REFLEXION

EFFONDREMENT PARTIEL A « LA CASERNE BOSQUET » A MOSTAGANEM : Des familles en danger

En longeant l’autoroute d’El-Arsa et avant d’y entrer, pas mal de vestiges historiques turcs et français qui devaient être classés, abritent des familles qui vivotent dans des conditions inhumaines, lorsque la cuisine se confond avec les toilettes pour les meilleurs parmi eux qui ont la chance d’en posséder des salles d’eau !

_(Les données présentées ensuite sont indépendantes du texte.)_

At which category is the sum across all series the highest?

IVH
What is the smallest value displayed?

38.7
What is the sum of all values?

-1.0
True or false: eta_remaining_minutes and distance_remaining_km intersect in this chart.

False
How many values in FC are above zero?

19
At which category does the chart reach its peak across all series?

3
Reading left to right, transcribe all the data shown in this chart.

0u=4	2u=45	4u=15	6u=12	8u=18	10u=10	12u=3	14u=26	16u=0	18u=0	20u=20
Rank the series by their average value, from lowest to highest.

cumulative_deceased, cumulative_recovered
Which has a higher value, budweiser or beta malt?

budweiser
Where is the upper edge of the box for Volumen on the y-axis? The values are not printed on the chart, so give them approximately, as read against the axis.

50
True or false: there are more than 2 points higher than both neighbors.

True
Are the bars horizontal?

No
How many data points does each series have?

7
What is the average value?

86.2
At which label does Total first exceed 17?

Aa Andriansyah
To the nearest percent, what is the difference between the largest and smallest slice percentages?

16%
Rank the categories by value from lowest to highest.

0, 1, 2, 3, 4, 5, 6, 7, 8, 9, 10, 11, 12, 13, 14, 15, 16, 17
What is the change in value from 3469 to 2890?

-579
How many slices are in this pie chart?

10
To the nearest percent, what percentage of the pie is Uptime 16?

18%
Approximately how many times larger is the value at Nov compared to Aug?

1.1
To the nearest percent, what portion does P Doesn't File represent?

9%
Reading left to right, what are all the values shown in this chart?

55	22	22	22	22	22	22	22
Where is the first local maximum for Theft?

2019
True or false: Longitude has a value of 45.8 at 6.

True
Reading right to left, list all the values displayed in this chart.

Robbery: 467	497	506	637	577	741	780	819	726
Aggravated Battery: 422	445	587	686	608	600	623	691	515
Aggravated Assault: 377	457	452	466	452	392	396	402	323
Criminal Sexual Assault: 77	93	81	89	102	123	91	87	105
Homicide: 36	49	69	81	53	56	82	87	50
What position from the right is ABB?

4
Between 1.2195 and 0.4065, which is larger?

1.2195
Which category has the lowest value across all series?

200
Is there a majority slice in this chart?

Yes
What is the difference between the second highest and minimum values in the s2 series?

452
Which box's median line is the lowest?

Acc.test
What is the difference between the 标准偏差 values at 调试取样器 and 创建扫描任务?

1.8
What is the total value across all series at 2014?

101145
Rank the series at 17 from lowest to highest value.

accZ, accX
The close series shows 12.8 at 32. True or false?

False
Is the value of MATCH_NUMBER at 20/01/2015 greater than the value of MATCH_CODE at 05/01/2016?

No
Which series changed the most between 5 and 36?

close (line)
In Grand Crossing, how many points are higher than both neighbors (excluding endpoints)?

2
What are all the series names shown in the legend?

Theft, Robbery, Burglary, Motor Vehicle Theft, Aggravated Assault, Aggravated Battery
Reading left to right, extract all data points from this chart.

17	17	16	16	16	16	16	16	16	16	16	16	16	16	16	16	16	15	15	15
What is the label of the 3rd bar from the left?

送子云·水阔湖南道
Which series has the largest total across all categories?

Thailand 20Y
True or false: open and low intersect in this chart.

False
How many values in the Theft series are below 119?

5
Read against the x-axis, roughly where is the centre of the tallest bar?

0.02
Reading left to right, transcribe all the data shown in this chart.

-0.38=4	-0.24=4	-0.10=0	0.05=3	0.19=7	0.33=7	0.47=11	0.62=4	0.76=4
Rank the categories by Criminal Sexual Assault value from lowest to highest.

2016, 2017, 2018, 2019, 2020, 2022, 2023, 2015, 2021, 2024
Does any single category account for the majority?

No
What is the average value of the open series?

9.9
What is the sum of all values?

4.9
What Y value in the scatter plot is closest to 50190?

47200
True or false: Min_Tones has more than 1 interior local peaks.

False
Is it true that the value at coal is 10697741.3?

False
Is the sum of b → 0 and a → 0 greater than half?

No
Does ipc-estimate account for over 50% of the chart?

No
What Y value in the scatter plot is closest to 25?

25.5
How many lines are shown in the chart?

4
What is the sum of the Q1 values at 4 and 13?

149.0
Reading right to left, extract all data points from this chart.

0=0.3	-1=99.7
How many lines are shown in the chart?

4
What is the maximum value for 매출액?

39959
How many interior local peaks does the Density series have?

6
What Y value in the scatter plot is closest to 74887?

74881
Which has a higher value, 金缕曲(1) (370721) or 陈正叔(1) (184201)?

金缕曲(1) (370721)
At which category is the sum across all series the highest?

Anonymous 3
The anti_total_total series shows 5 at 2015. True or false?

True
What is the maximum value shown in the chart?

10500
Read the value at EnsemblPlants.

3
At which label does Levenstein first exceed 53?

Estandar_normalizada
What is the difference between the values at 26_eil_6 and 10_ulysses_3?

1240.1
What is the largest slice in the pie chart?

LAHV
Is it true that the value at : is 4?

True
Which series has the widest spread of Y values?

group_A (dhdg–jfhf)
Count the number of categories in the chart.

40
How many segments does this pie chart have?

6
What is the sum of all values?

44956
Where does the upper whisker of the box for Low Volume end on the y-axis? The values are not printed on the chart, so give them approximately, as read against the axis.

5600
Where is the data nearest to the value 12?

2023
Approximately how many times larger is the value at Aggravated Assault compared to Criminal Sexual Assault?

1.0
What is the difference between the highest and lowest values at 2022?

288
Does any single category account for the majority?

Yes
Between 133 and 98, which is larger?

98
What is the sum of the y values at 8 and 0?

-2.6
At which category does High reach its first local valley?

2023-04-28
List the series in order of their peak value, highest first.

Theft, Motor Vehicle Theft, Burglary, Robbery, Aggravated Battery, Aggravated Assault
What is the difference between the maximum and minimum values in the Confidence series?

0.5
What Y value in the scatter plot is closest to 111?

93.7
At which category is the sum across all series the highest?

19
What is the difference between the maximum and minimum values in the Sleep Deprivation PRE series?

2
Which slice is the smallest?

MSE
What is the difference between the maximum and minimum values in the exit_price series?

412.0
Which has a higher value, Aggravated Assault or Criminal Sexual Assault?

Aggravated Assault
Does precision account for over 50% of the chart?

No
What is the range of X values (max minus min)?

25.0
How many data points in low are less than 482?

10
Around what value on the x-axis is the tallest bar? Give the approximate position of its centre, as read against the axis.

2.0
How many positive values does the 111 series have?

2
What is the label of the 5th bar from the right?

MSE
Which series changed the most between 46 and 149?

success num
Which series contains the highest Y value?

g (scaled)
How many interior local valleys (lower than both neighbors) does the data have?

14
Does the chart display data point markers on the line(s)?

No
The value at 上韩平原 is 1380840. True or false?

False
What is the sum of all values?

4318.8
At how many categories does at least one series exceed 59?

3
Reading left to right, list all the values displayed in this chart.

EFFONDREMENT PARTIEL A « LA CASERNE BOSQUET » A MOSTAGANEM : Des familles en danger
La crainte d’être enseveli sous les décombres d’un imminent effondrement, accompagne avec plus d’acuité les familles habitant à l’ex-caserne de Bosquet, dite parfois « la garnison » que la France utilisait comme Régiment pour l’artillerie pour le compte de la ville de Mostaganem. Un sentiment de peur qui se conjugue de plus en plus chez la quarantaine de familles qui habitent les lieux, du fait du dernier effondrement ayant eu lieu au dernier jour du mois écoulé dans l’une des galeries de la dite caserne. L’affaissement, partiel, eut raison du logis où habite la famille de Dakkich Salah-Eddine. Un lot de plusieurs pierres et une bonne quantité de sable s’est détaché du haut du vestige militaire, avant de s’abattre sur la taule de la maisonnette. Fort heureusement, plus de peur que de mal. Et cela, les concernés le savent : « il est vrai que le bilan n’est pas lourd. C’est ce qu’ont d’ailleurs constaté les services de la protection civile. « Mais de ces effondrements qui se suivent et se ressemblent, on risque bien un jour d’y rester et de ne plus être en mesure d’en parler », dit la maman qui a failli perdre son bébé sous les débris de la ruine qui jonchent son misérable chez-lui. Et d’ajouter : « Depuis, nous sommes les voisins », comme pour transmettre le message à qui de droit parmi les responsables de cette ville. Et à un autre voisin de prendre la relève : « Nous sommes 36 familles à crécher ici dans ces monstrueuses conditions. Le CTC nous a bien dit que personne ne devait habiter là. Mais Pardi, où aller quand on est Mostaganémois, enfant de la ville, mais n’ayant pas bénéficié d’un logement ?» Mr Belghalia Abdellah qui nous sert de guide, lui aussi comme tous ses voisins, loge dans un semblant de logis. Il ouvre une porte qui donne sur l’arrière. Mais ce n’est pas une courette au sens propre du mot puisque le sol y est jonché de pièges. Ce n’est plus des trous, mais carrément des fosses. Cavités qui étaient utilisées par l’occupant pour dissimuler les armes. Or, au fil de l’âge, ces fosses ont pris de l’ampleur à l’effet de la pluie notamment. D’où les fondations qui risquent de bouger, d’autant que la bougeotte s’est emparée de ce site historique depuis bien une lurette.
 
Le Bey Bouchlagham, monument et témoin !
Non loin de la « Garnison », un autre site fort chargé d’histoire, cette fois-ci Automane, croupie sous les décombres, la misère et la problématique du logement. Il s’agit du mausolée du Bey Bouchlagham, l’autre témoin de ce qu’est advenu le problème au pays des corsaires. En fait, le Bey qui n’est plus visible comme l’habitat précaire a eu raison de sa carrure de monument. 7 familles habitent dans les alentours. Ici, « un autre éboulement a eu lieu à l’effet de petites précipitations qui auraient pu emmener tout le mausolée et nos foyers. Mais fort heureusement qu’un arbre plus que centenaire était à la rescousse », s’explique une autre intervenante, Mme Rotba, dont les deux enfants ont contracté la maladie du cœur, avant d’ajouter : « et dire qu’avec tout ce qu’on subit, le chef de daïra nous demande de patienter ! Je croyais que dans notre pays, la priorité est donné à ceux dont la vie est risquée ». C’est l’autre cas de Mme Meftah Fatima, dont la loge qui lui sert de maisonnette, se trouve au dessus d’une fosse : « c’est malheureux, on reçoit des journalistes, même ceux de la télévision comme Nahar et Chorouk, mais rien ne change. Dites leur, que je n’ai même pas de toilettes. En guise, je me sers d’un seau ! » Et chez son voisin, Amara Bendhiba qui habite sous la chapelle du mausolée du Bey Bouchlagham, certes il y a beaucoup d’espace. Mais chaque mètre carré représente une détresse. Car quand Amara et sa femme prient le ciel, ils voient un plafond noir de par la moisissure à l’effet de l’humidité et surtout de grosses pierres,- dont l’une pesant plus d’une tonne-, qui risquent de lâcher à tout moment.